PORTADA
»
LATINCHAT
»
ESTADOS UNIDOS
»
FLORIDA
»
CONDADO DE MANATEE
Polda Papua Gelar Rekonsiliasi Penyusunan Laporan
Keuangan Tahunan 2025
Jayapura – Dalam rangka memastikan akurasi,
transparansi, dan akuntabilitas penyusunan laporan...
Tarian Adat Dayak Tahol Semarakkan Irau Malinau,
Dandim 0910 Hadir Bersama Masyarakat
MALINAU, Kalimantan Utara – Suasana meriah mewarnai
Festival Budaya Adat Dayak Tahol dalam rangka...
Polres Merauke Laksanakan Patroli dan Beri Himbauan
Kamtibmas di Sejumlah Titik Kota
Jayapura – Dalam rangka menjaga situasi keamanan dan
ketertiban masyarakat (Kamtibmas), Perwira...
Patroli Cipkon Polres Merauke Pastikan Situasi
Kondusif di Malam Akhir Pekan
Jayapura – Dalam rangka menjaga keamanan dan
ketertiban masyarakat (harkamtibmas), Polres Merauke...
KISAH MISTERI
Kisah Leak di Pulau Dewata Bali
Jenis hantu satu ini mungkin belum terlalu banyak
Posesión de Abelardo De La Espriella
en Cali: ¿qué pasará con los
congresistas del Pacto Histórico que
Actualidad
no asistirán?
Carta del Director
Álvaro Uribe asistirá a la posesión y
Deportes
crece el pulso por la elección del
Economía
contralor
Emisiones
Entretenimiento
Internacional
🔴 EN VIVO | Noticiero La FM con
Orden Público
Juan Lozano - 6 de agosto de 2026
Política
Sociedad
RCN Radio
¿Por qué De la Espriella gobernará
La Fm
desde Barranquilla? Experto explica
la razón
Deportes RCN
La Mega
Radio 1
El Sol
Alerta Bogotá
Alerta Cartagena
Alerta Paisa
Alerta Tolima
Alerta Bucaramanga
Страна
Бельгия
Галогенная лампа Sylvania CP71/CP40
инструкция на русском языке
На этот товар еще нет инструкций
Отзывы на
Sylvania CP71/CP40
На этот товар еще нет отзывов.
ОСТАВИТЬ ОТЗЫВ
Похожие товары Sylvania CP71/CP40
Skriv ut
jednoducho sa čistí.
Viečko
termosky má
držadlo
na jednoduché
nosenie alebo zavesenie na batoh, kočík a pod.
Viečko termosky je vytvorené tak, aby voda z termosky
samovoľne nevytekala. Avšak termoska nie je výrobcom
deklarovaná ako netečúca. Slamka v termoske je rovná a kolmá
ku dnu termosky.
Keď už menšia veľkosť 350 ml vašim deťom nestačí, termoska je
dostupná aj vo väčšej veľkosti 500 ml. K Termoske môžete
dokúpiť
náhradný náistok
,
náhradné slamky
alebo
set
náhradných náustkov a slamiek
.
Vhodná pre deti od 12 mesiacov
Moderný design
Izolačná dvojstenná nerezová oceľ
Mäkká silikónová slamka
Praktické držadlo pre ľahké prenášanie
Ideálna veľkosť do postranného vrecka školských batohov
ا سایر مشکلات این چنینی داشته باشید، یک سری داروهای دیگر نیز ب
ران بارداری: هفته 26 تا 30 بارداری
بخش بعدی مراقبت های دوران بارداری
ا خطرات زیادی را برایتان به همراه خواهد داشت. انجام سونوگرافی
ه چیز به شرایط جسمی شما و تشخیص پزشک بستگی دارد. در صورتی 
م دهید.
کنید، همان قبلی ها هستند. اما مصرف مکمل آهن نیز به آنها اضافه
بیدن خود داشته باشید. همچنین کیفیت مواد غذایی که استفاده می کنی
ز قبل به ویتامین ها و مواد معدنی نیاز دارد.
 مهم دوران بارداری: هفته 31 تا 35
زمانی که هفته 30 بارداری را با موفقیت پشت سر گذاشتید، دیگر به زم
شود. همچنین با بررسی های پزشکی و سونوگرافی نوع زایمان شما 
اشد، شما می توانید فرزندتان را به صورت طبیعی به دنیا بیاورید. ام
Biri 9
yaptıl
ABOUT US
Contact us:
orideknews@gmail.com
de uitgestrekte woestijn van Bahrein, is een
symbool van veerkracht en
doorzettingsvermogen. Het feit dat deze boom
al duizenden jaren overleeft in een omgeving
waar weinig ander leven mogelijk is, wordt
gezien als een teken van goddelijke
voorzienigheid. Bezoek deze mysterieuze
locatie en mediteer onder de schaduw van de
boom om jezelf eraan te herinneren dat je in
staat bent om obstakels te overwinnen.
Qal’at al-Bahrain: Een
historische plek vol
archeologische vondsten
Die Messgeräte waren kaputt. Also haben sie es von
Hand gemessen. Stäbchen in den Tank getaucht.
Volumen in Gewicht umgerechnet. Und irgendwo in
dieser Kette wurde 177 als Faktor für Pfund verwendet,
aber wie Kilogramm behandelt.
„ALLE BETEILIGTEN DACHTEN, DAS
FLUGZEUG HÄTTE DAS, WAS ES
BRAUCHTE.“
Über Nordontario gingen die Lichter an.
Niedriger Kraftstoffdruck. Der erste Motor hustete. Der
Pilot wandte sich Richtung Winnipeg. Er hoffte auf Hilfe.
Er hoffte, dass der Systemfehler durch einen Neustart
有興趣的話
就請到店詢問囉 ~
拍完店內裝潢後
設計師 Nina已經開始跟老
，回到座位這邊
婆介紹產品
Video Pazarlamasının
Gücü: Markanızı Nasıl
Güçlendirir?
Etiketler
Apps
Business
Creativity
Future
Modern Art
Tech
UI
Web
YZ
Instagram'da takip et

Exercise instructions: When you come to the line containing "Mäkká silikónová slamka", give it and stop; before that, repeat each line of the material exactly from the first one.

Written reply:
PORTADA
»
LATINCHAT
»
ESTADOS UNIDOS
»
FLORIDA
»
CONDADO DE MANATEE
Polda Papua Gelar Rekonsiliasi Penyusunan Laporan
Keuangan Tahunan 2025
Jayapura – Dalam rangka memastikan akurasi,
transparansi, dan akuntabilitas penyusunan laporan...
Tarian Adat Dayak Tahol Semarakkan Irau Malinau,
Dandim 0910 Hadir Bersama Masyarakat
MALINAU, Kalimantan Utara – Suasana meriah mewarnai
Festival Budaya Adat Dayak Tahol dalam rangka...
Polres Merauke Laksanakan Patroli dan Beri Himbauan
Kamtibmas di Sejumlah Titik Kota
Jayapura – Dalam rangka menjaga situasi keamanan dan
ketertiban masyarakat (Kamtibmas), Perwira...
Patroli Cipkon Polres Merauke Pastikan Situasi
Kondusif di Malam Akhir Pekan
Jayapura – Dalam rangka menjaga keamanan dan
ketertiban masyarakat (harkamtibmas), Polres Merauke...
KISAH MISTERI
Kisah Leak di Pulau Dewata Bali
Jenis hantu satu ini mungkin belum terlalu banyak
Posesión de Abelardo De La Espriella
en Cali: ¿qué pasará con los
congresistas del Pacto Histórico que
Actualidad
no asistirán?
Carta del Director
Álvaro Uribe asistirá a la posesión y
Deportes
crece el pulso por la elección del
Economía
contralor
Emisiones
Entretenimiento
Internacional
🔴 EN VIVO | Noticiero La FM con
Orden Público
Juan Lozano - 6 de agosto de 2026
Política
Sociedad
RCN Radio
¿Por qué De la Espriella gobernará
La Fm
desde Barranquilla? Experto explica
la razón
Deportes RCN
La Mega
Radio 1
El Sol
Alerta Bogotá
Alerta Cartagena
Alerta Paisa
Alerta Tolima
Alerta Bucaramanga
Страна
Бельгия
Галогенная лампа Sylvania CP71/CP40
инструкция на русском языке
На этот товар еще нет инструкций
Отзывы на
Sylvania CP71/CP40
На этот товар еще нет отзывов.
ОСТАВИТЬ ОТЗЫВ
Похожие товары Sylvania CP71/CP40
Skriv ut
jednoducho sa čistí.
Viečko
termosky má
držadlo
na jednoduché
nosenie alebo zavesenie na batoh, kočík a pod.
Viečko termosky je vytvorené tak, aby voda z termosky
samovoľne nevytekala. Avšak termoska nie je výrobcom
deklarovaná ako netečúca. Slamka v termoske je rovná a kolmá
ku dnu termosky.
Keď už menšia veľkosť 350 ml vašim deťom nestačí, termoska je
dostupná aj vo väčšej veľkosti 500 ml. K Termoske môžete
dokúpiť
náhradný náistok
,
náhradné slamky
alebo
set
náhradných náustkov a slamiek
.
Vhodná pre deti od 12 mesiacov
Moderný design
Izolačná dvojstenná nerezová oceľ
Mäkká silikónová slamka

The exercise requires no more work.